I meant that the coverage should be expanded to everybody, as a requirement for whatever system you adopt.
And from my perspective I'm fine with the public "Universal coverage" because there would be no inequality in services and relatively good salaries, and they would be financed through taxation, but it doesn't happen so we are at an empasse with an underfunded public service which sorta works.

@LennyGandolphini Cant say i disagree.. I see no reason there needs to be equality of service so long as the system ensures everyone can afford all the options.. If i want less coverage and keep more of my money I should have that right. Why should I be forced to have coverage I dont want in some notion of equality.. Thats like forcing everyone to eat vanilla icecream and telling a diabetic they cant abstain just because its more "equal"

@freemo everybody is free to do as they please, the important is having access to that quality.
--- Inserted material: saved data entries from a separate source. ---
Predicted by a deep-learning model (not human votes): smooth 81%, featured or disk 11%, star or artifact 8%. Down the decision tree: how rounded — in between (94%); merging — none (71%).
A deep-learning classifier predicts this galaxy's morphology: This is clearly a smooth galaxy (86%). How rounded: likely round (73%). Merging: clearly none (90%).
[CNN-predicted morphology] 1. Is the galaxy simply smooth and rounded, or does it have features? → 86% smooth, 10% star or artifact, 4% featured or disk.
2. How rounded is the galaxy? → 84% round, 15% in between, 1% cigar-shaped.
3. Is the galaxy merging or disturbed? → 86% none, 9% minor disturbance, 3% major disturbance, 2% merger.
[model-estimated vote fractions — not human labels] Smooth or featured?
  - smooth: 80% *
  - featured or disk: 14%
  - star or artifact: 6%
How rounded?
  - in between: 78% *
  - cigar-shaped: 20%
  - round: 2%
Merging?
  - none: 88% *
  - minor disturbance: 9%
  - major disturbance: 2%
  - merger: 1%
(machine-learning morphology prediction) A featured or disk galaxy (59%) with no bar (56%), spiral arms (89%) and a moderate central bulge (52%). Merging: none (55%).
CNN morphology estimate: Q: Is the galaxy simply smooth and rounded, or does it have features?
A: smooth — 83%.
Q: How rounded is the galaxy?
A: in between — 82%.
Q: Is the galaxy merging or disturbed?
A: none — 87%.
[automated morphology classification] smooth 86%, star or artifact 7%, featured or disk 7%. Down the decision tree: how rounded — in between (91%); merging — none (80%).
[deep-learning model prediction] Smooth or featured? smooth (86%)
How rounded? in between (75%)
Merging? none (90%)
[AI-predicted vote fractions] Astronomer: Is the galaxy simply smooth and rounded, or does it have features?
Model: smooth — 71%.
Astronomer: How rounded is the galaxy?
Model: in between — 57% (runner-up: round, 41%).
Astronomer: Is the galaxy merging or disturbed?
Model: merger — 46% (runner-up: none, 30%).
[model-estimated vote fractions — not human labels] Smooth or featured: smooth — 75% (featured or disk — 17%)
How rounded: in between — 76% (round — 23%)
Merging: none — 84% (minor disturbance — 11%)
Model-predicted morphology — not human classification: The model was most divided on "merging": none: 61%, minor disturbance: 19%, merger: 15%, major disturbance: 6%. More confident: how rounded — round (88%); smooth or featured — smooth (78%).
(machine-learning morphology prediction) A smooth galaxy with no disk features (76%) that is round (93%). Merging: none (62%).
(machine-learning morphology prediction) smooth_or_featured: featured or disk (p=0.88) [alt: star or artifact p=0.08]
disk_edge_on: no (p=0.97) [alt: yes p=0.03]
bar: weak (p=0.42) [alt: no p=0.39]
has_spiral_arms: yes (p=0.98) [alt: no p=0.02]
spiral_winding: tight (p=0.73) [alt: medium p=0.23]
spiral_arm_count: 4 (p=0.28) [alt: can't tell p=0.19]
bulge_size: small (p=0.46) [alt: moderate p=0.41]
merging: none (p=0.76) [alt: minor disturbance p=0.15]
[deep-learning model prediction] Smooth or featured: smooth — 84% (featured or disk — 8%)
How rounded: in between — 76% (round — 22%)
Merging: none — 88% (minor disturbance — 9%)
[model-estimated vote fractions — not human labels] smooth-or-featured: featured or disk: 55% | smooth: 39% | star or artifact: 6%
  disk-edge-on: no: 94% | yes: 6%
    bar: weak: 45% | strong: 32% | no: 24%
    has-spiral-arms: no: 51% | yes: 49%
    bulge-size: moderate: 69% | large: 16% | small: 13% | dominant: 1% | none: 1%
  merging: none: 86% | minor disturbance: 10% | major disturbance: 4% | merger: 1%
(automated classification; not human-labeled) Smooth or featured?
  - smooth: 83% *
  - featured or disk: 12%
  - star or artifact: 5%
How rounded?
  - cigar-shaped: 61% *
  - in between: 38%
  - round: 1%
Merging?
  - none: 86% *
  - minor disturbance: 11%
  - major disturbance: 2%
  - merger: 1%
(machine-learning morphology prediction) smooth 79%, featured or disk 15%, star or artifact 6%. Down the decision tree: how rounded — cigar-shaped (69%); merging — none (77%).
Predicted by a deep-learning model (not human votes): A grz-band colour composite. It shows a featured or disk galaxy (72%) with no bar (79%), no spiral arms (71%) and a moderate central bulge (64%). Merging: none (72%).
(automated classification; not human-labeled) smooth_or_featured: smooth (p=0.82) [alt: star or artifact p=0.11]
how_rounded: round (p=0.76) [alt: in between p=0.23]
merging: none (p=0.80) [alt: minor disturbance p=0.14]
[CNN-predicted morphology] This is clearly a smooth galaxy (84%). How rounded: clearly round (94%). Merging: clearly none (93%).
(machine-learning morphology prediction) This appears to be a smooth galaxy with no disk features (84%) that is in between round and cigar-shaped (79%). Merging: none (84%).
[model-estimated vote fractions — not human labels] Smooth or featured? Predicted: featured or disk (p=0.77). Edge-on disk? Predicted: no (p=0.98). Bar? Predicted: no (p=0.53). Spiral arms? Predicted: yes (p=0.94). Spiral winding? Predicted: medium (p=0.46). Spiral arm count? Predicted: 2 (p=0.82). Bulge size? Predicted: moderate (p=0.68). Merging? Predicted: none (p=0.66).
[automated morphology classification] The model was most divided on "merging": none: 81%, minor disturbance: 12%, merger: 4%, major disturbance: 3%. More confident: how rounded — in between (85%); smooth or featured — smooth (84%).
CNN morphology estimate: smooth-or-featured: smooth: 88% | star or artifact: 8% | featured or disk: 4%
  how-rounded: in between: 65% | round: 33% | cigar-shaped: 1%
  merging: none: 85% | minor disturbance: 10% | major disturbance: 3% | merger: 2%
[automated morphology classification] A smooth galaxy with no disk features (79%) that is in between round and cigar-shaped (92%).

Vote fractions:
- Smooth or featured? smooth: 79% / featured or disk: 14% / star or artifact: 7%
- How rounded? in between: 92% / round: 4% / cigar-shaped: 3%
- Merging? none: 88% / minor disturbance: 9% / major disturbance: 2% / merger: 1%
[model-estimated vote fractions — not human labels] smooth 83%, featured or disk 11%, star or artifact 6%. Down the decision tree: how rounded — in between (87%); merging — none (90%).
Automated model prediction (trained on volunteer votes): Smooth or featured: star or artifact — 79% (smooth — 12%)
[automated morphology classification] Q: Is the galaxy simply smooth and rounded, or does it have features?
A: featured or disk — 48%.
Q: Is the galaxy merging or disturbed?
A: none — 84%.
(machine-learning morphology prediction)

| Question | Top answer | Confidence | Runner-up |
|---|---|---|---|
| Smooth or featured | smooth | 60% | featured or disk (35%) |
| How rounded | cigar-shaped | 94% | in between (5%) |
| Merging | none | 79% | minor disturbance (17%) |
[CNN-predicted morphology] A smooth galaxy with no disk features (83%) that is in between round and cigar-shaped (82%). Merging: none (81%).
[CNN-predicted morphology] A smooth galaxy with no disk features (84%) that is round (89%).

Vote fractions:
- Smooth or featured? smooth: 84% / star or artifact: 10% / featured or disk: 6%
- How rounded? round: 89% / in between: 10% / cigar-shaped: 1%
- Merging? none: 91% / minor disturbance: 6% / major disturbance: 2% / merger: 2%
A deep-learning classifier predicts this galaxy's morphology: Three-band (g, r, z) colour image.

I mean sure you can keep your money to spend it somewhere else if you want, life is yours.
As long as you dont refuse to provide the funds that grant other people the same choice.

@LennyGandolphini Why would I have to provide the funds for other people? Unless you mean specifically poor people, in which case I agree and that would be through welfare on taxes... but dont expect me to fund people who can afford their own.

@LennyGandolphini Ok thats fair then.. so then you dont really support universal healthcare at all, just any system where healthcare is an option for everyone (universal implies there is no option it is mandatory)

@freemo yeah.

As long as the people's right to healthcare is ensured I'm cool with that

@LennyGandolphini great... So by that logic my own suggestion for co-op healthcare with strong wefare is also on the table..

I'd argue my suggestion is far superior than universal healthcare as it addresses the problems I mentioned earlier. It also satisfies your priorities (which are also my own priorities)

@freemo yeah if it goes around and works for everybody it is good to me.

my problem usually with deregulation and reforms of healthcare policies is that in my personal national experience they tend towards an accumulation of funds in the private sector with no regards for other ppl.
After all, it is a sector that historically drives huge profits

@LennyGandolphini Remember my proposal was insurance be co-op.. this removes the "greed factor" (what you call accumulation of funds in the private sector).. the insurance poilicy owners are the company owners as well. so any and all profits made go right back to the policy holders.

@freemo splendid.
Also what is up with antisemitism on mastodon?
I mean I got a bunch of messed up stuff on my home.
I mean should I get used to "ironic" shitposting or it's just a small part of the whole ediverse?

@LennyGandolphini From QOTO users or in general?

QOTO will almost never be racist, we dont have much tolerance for that here. However in terms of the wider fediverse (all accounts you can interact with) there are quite a few racist people and servers. That said its easy to address.

So generally each server has its own rules. A few allow everything, and those are the places the racism breeds. The nice thing is here you can block servers not just people. Therefore blocking is far more effective than say, twitter... Just block the 20 or so servers that allow racism and you shouldnt ever come across it in your feed again. Or atleast, very rarely. In fact you could probably block the 5 biggest and eliminate 97% of it.

@freemo splendid and glad to hear that.
Each time I read those rants I get a little aneurysm and I have yet to adapt to this whole federal concept

@LennyGandolphini yea I hate them too, which is why i love the fediverse its so easy to filter out.. Let me know if you ever have any problems I can likely step you through a solution.